Exercise goal
The listing below holds a line with "72: (889, 423)" and a later line with "87: (947, 625)". Write out those two lines and every line between them, exactly, and nothing else.

Records for the exercise
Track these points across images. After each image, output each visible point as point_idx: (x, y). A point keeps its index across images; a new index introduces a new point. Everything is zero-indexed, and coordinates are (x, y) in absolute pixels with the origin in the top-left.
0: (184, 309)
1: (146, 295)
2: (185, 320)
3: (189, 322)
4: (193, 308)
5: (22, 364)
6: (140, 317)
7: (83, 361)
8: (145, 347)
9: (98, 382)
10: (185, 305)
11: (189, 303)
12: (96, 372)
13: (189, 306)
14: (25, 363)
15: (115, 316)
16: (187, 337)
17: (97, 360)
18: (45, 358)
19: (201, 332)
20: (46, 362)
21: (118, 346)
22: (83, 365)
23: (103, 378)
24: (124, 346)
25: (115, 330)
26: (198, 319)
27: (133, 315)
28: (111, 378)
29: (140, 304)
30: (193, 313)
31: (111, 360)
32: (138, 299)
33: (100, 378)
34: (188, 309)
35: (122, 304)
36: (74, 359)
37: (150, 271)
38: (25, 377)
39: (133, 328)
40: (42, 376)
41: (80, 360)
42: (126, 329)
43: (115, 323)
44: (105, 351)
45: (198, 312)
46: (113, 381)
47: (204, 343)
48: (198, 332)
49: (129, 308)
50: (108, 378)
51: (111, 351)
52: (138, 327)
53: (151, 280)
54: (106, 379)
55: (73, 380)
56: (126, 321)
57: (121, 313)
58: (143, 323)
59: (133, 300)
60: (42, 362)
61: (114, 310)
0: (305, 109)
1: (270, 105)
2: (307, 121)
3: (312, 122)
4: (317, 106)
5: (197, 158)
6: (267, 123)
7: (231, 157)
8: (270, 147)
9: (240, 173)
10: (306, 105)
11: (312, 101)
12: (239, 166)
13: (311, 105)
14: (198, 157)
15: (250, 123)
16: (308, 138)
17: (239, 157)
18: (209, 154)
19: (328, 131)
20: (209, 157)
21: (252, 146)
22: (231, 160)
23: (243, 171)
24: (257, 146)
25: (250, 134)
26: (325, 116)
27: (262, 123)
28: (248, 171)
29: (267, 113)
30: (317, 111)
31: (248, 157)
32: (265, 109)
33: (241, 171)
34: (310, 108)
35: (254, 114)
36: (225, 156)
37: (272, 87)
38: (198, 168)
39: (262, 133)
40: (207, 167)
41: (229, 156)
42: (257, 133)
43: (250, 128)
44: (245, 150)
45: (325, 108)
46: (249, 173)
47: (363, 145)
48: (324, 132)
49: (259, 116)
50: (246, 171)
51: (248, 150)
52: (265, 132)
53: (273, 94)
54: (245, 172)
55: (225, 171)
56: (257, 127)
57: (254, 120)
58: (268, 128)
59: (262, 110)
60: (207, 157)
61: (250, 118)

--

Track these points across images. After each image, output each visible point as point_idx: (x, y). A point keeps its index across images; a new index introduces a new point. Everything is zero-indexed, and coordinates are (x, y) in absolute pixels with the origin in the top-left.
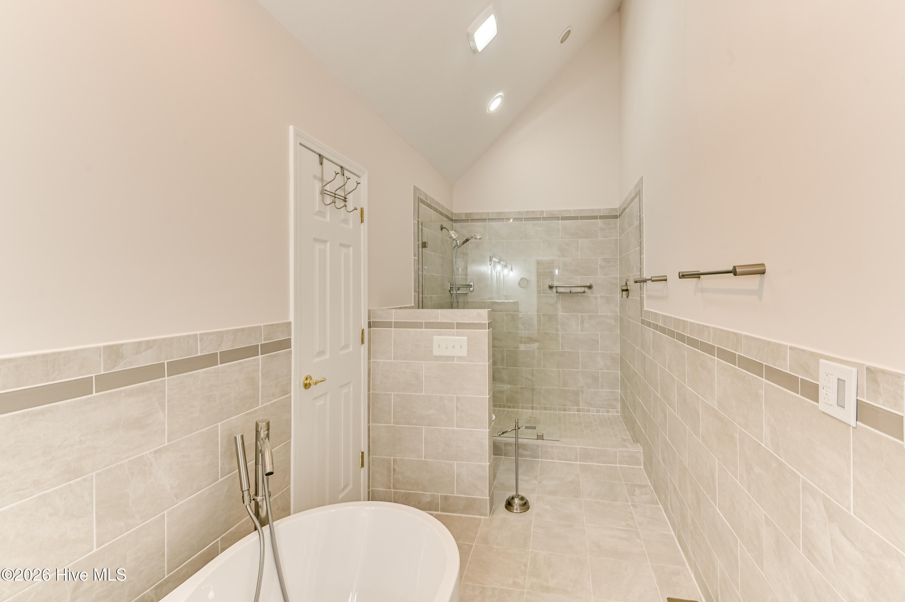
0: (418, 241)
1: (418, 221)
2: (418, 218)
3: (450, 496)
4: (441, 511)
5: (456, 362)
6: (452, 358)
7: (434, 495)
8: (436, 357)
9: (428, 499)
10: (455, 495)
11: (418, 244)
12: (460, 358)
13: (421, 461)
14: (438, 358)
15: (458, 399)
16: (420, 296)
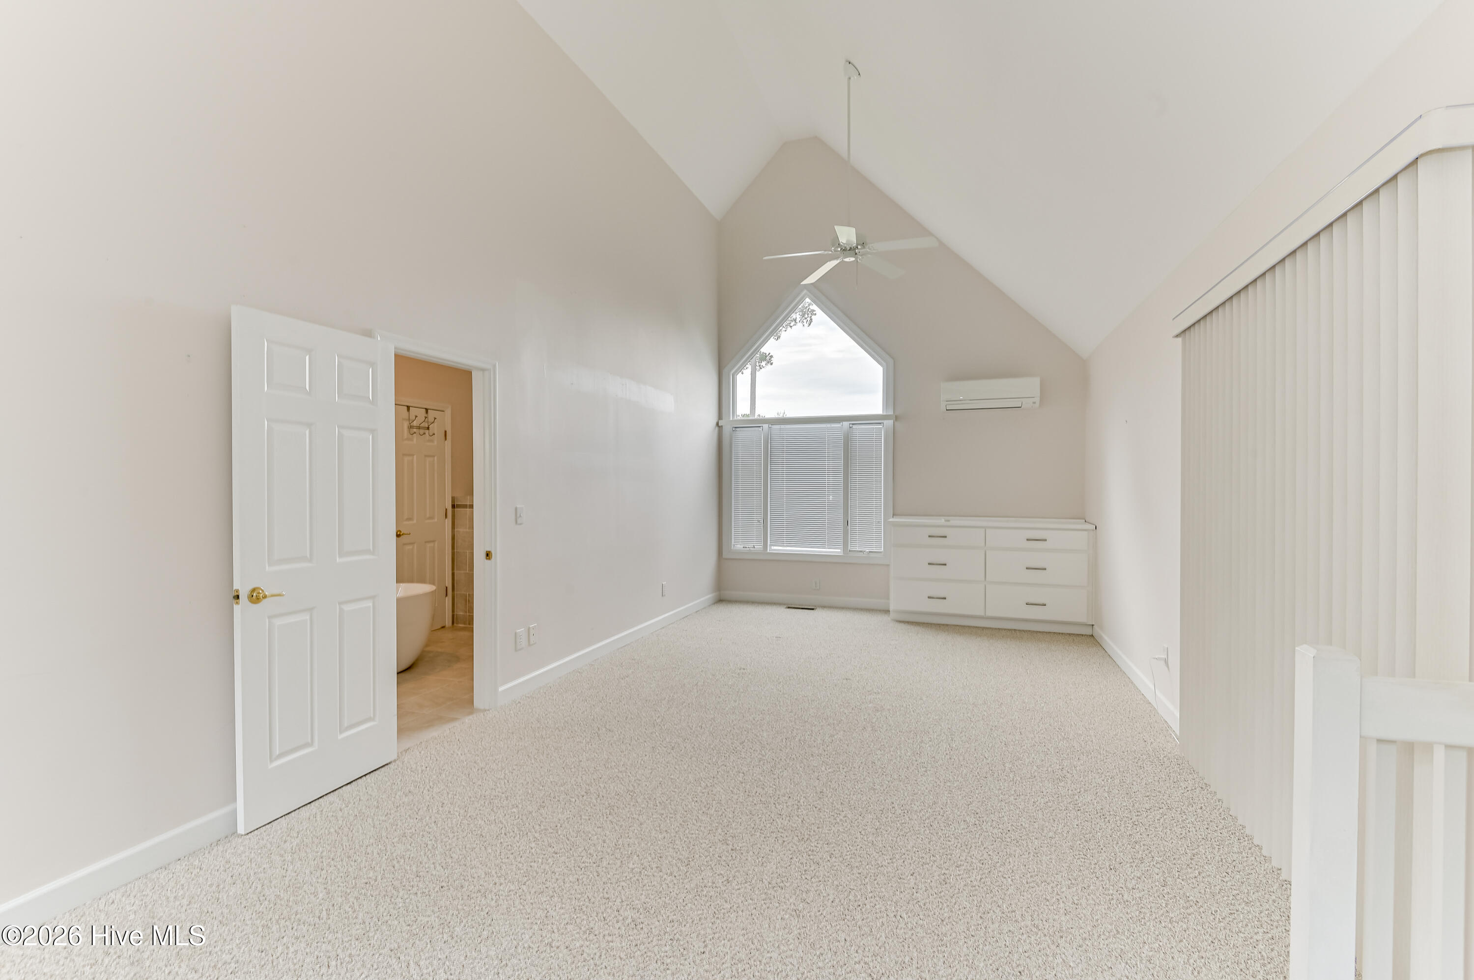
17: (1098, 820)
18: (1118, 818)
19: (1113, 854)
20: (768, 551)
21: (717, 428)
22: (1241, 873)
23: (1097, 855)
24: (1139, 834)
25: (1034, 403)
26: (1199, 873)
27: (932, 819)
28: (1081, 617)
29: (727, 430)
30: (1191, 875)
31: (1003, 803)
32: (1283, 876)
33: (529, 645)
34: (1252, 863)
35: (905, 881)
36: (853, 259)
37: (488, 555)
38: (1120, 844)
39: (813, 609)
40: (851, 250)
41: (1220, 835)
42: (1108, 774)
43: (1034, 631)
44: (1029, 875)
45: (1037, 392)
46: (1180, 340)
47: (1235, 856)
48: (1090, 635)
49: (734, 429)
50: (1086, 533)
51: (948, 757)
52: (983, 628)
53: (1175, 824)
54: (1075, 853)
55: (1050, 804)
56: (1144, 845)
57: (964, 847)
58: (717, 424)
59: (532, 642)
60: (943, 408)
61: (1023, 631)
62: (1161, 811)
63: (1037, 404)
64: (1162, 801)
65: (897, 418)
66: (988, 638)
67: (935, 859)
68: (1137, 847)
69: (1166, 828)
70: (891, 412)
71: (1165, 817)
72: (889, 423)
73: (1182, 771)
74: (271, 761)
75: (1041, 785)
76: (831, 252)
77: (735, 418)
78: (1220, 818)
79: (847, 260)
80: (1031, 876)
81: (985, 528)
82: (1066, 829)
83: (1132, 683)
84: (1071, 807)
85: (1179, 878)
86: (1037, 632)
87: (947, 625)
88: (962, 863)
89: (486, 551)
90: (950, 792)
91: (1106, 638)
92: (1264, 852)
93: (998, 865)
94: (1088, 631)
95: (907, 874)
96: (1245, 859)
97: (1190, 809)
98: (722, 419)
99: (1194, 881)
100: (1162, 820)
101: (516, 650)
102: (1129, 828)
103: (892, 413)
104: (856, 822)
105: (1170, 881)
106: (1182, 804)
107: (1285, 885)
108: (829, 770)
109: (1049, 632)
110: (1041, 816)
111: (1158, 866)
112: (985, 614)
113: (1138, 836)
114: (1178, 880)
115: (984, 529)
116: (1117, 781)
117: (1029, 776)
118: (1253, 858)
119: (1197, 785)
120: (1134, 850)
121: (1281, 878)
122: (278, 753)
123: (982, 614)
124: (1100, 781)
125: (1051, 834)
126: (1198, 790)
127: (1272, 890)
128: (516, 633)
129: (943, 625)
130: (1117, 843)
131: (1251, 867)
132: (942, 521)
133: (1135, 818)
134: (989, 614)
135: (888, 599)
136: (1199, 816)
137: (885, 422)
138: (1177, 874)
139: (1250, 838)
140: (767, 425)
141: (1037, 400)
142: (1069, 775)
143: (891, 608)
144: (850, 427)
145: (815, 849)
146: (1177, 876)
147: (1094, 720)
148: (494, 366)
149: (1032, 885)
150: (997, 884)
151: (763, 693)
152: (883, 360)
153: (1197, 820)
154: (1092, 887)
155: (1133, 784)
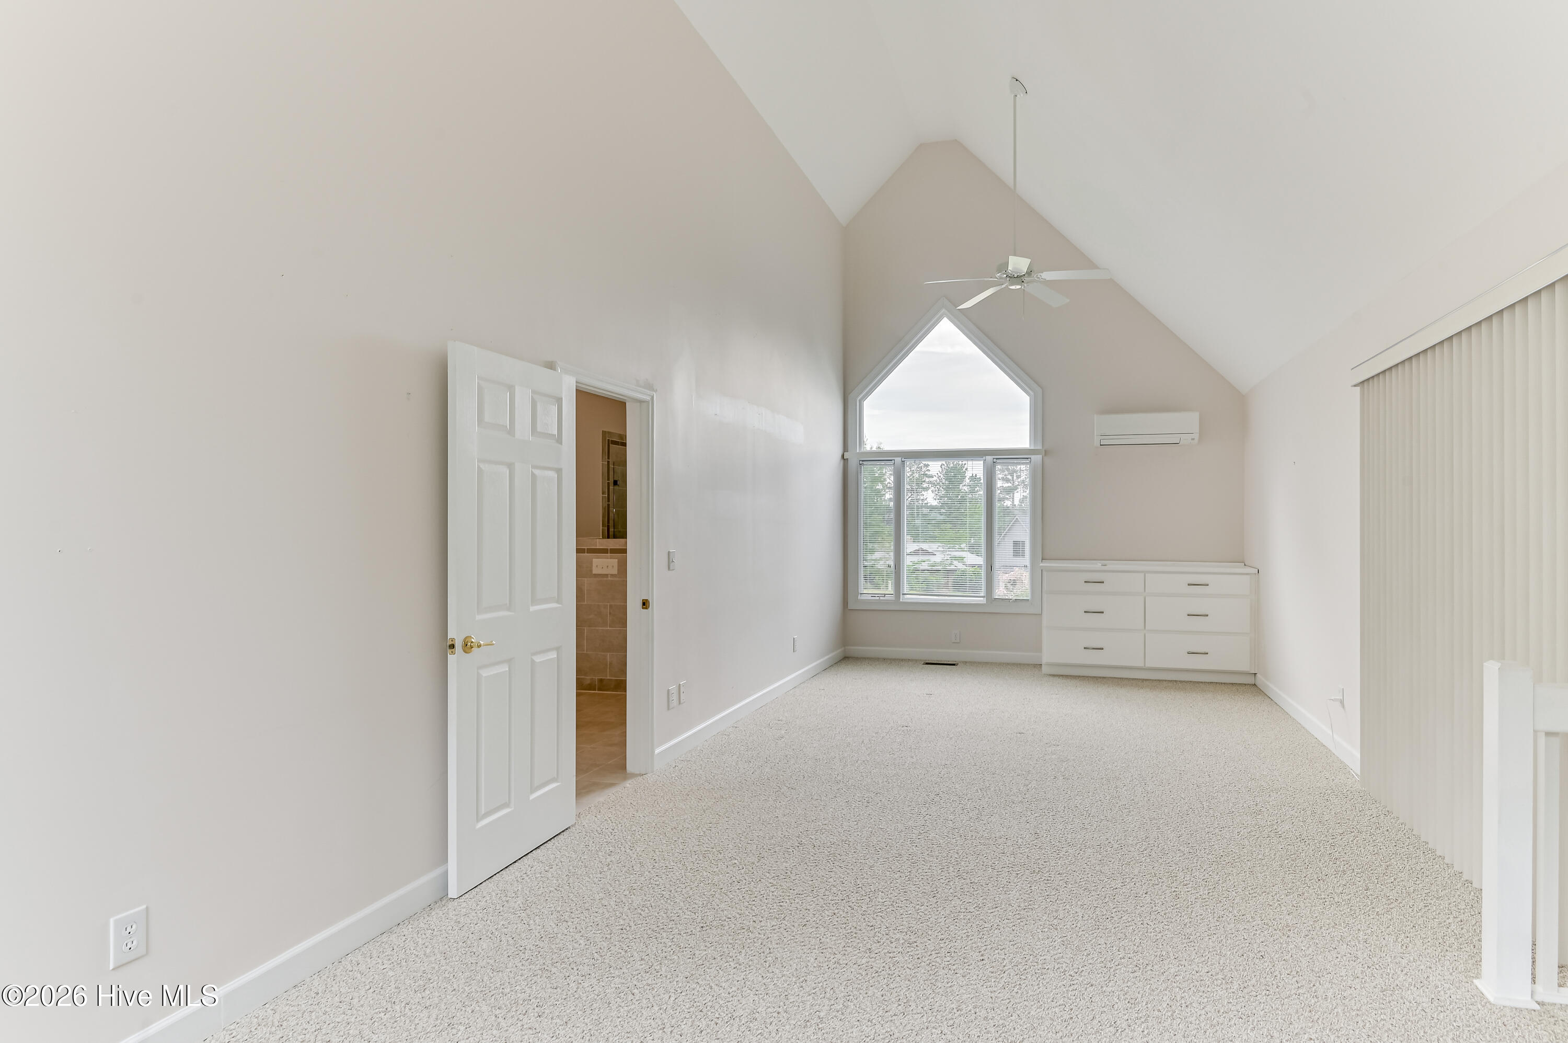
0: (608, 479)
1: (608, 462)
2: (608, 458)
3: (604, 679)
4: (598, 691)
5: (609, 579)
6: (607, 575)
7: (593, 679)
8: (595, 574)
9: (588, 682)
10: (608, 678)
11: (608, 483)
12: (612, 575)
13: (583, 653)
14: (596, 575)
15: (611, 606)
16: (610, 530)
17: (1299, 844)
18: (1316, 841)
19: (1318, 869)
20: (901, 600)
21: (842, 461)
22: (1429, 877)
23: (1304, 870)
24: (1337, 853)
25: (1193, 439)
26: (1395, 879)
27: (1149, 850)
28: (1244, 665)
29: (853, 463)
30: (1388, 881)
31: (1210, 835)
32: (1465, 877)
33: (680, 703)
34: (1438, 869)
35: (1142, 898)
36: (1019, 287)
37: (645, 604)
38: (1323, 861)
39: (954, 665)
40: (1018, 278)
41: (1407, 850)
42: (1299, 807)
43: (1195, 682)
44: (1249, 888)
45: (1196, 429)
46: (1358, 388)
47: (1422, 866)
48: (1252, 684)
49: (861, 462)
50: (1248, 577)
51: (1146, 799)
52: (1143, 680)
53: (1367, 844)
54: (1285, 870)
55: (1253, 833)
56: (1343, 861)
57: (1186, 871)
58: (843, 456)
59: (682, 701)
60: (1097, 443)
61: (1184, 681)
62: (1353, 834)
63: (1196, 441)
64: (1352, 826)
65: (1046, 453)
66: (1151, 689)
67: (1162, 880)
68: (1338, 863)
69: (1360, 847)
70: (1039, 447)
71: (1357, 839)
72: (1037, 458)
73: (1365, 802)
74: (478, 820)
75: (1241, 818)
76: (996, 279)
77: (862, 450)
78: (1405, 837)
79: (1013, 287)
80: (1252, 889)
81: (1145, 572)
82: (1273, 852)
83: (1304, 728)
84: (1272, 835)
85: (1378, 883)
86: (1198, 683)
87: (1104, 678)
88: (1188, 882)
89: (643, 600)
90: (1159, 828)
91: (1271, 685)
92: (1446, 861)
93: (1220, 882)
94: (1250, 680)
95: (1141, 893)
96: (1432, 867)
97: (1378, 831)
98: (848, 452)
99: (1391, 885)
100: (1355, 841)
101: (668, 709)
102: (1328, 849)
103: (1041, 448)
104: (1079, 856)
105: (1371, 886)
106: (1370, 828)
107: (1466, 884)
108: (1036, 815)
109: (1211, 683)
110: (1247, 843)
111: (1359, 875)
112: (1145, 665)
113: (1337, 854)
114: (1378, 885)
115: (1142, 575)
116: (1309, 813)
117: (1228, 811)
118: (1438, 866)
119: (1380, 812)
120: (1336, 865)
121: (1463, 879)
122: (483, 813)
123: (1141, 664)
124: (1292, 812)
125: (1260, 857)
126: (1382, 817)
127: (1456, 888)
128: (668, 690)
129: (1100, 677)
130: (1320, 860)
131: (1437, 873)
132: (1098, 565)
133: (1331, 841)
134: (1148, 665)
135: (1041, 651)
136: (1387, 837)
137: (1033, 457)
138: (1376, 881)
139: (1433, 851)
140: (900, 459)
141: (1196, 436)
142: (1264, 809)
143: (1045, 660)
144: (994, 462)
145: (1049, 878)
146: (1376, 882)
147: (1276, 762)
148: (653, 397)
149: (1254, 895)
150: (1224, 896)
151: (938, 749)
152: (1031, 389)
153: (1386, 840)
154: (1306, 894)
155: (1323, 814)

Worked solution
72: (889, 423)
73: (1182, 771)
74: (271, 761)
75: (1041, 785)
76: (831, 252)
77: (735, 418)
78: (1220, 818)
79: (847, 260)
80: (1031, 876)
81: (985, 528)
82: (1066, 829)
83: (1132, 683)
84: (1071, 807)
85: (1179, 878)
86: (1037, 632)
87: (947, 625)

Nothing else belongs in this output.